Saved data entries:
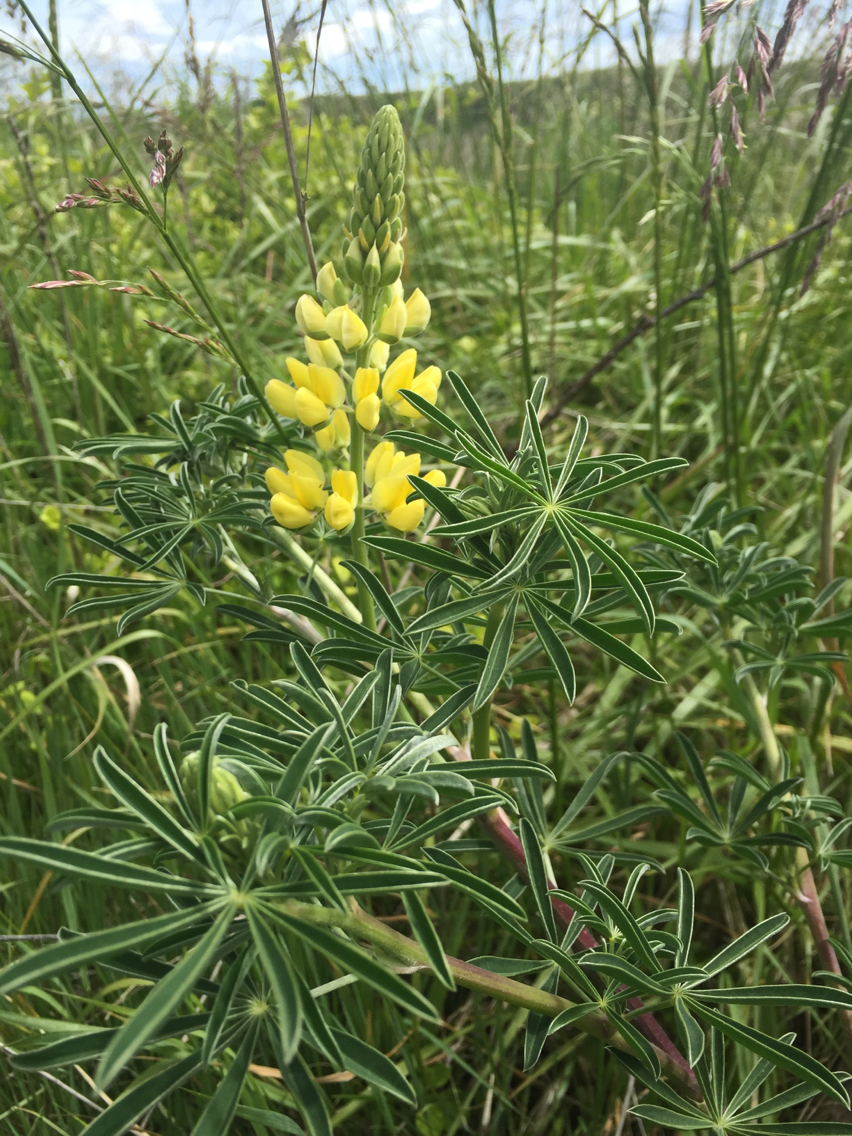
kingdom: Plantae
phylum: Tracheophyta
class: Magnoliopsida
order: Fabales
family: Fabaceae
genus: Lupinus
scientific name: Lupinus arboreus
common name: Yellow bush lupine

### Task directions
Rewrite the rows above, swapping "common name" for "vernacular name" and keeping every other line unchanged. Omit the pictures from your answer.

### Expected answer
kingdom: Plantae
phylum: Tracheophyta
class: Magnoliopsida
order: Fabales
family: Fabaceae
genus: Lupinus
scientific name: Lupinus arboreus
vernacular name: Yellow bush lupine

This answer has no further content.